Planalto quer transferir o ringue das eleições para o Congresso nesta semana
O governo tem mobilizado sua base para tentar transformar o esforço concentrado desta semana no Congresso Nacional em um palco importante da campanha eleitoral. A ordem é marcar diferença em relação ao principal adversário do presidente Lula na corrida presidencial, o senador Flávio Bolsonaro, nos debates que podem resultar na aprovação do fim da jornada de trabalho 6×1, da PEC da Segurança, do marco regulatório para a exploração de minerais raros e da medida provisória que acaba com a chamada “taxa das blusinhas“.

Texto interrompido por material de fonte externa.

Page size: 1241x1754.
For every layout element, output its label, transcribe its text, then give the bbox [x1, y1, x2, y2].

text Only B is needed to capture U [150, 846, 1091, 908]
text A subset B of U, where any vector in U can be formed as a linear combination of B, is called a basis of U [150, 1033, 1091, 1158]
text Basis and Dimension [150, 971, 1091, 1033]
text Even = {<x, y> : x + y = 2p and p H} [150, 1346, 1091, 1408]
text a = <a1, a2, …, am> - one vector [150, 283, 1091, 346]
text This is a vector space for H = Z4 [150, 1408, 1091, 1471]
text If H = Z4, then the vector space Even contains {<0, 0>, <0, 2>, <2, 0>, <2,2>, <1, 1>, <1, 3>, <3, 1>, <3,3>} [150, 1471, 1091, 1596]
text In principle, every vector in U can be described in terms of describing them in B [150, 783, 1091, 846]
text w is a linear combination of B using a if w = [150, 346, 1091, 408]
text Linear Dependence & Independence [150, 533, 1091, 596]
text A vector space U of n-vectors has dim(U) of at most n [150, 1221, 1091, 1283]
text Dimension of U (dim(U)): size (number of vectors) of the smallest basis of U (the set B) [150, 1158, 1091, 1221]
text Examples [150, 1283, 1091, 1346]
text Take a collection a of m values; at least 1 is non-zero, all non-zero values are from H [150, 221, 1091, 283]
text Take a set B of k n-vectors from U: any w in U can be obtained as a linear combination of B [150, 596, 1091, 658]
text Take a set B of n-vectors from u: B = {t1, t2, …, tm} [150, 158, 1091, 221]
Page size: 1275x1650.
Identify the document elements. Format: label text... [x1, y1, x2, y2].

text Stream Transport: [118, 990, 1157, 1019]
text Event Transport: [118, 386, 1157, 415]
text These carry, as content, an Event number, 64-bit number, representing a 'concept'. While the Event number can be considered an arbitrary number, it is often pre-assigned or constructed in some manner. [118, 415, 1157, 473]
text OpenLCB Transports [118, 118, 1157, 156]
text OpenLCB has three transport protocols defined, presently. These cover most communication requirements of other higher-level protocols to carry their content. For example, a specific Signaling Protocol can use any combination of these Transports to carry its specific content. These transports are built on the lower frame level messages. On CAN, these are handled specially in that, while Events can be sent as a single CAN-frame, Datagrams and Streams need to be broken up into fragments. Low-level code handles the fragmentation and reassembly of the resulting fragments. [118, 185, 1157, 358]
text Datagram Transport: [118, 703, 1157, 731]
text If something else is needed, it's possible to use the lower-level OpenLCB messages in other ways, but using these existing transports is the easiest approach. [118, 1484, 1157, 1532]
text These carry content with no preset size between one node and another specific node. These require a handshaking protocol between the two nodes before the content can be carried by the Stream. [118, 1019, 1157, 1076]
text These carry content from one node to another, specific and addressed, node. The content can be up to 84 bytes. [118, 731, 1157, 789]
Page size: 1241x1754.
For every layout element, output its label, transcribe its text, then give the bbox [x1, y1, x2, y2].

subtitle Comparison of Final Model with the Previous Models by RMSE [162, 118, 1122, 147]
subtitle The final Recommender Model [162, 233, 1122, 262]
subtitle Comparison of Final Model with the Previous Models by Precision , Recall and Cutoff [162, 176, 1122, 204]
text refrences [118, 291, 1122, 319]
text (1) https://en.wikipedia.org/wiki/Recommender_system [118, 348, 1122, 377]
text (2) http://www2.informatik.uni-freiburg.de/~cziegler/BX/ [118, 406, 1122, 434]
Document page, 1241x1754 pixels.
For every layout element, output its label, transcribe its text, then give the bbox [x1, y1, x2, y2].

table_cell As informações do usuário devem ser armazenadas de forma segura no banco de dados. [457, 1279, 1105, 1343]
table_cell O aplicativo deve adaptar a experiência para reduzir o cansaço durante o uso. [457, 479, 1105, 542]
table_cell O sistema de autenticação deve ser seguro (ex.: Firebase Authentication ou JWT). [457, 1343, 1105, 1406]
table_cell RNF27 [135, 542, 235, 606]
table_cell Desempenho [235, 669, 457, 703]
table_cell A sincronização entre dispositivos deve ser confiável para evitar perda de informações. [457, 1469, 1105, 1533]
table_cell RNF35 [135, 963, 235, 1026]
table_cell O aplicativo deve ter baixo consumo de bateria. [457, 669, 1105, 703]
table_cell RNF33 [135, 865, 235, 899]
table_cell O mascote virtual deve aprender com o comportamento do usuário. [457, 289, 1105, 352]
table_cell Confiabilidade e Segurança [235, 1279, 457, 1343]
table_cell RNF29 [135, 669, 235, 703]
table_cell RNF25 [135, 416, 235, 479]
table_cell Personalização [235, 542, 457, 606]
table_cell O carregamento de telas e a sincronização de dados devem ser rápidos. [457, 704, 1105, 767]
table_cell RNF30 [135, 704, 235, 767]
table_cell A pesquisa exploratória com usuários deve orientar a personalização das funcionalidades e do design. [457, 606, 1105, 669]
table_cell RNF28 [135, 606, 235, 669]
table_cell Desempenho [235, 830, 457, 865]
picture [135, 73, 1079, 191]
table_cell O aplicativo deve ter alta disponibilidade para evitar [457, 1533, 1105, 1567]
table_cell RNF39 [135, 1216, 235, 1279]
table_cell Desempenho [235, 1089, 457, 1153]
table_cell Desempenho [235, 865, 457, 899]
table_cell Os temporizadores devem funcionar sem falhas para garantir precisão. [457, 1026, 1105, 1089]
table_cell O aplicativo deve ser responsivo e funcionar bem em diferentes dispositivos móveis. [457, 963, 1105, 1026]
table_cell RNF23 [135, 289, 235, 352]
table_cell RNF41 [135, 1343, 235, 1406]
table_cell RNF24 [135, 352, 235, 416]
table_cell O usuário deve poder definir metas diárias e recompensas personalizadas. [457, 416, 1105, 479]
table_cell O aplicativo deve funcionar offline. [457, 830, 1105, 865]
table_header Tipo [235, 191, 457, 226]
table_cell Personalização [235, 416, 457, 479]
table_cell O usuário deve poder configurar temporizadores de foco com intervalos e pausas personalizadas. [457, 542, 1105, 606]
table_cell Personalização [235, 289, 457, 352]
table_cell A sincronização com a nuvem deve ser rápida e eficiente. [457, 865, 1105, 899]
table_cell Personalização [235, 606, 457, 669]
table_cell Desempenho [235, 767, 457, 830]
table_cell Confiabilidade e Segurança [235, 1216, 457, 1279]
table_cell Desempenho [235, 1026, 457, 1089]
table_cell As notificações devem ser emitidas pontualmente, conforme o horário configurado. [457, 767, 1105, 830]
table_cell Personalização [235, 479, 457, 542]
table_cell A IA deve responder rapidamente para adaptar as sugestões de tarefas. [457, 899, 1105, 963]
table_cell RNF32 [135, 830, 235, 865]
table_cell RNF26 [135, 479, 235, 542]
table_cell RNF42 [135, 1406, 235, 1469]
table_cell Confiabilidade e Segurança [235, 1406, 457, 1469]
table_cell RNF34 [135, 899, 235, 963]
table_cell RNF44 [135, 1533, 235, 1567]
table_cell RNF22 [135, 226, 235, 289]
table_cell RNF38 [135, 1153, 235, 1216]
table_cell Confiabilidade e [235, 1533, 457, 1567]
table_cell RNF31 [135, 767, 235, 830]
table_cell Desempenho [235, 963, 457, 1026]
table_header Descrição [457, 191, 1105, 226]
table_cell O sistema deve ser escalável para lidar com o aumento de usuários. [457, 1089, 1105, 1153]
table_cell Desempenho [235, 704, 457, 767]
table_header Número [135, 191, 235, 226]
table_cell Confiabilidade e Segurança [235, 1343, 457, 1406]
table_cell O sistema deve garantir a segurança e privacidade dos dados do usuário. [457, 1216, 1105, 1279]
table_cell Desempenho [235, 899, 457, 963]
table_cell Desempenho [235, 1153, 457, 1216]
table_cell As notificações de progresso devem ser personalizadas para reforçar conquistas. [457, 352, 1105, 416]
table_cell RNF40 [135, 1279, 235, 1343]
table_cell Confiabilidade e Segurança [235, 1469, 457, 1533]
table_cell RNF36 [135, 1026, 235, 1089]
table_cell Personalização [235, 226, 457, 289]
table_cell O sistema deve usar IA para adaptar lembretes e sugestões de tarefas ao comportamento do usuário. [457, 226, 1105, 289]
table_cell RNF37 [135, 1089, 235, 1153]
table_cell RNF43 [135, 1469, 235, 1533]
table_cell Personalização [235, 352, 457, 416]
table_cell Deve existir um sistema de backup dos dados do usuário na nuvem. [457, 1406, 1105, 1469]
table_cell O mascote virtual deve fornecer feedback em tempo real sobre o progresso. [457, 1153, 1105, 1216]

De acordo com um parlamentar governista, deputados e senadores da base devem interromper suas campanhas nos estados para estarem no Congresso. Antevendo possíveis ganhos eleitorais com as propostas, cuja votação poderia inclusive ficar para depois das eleições, o próprio Lula negociou com o presidente do Senado, Davi Alcolumbre (União Brasil-AP), para que o pacote fosse pautado logo. O plano é que tudo esteja votado e aprovado até a próxima sexta-feira, 4.
O foco dos governistas é realçar a diferença entre as posições de Lula e da oposição, Flávio Bolsonaro à frente, especialmente naquela que é considerada a mais popular das propostas em debate: a emenda que acaba com a jornada de trabalho de seis dias semanais. Lula joga com a aprovação da medida pelos eleitores, que supera 73%.
Na semana passada, Davi Alcolumbre garantiu que a votação da PEC da jornada 6×1 ocorrerá na CCJ, mas não chegou a garantir que a medida irá a plenário nesta semana. No entanto, a expectativa de aliados do governo é encerrar a votação até quarta-feira, inclusive no plenário. Caso isso ocorra, integrantes da campanha de Lula avaliam inclusive a possibilidade de o presidente ir pessoalmente ao Congresso. Petistas argumentam que o gesto seria uma forma de agradecer tanto a Alcolumbre quanto ao presidente da Câmara Hugo Motta (Republicanos-PB). Na prática, porém, será uma forma de ele faturar ainda mais a aprovação da proposta.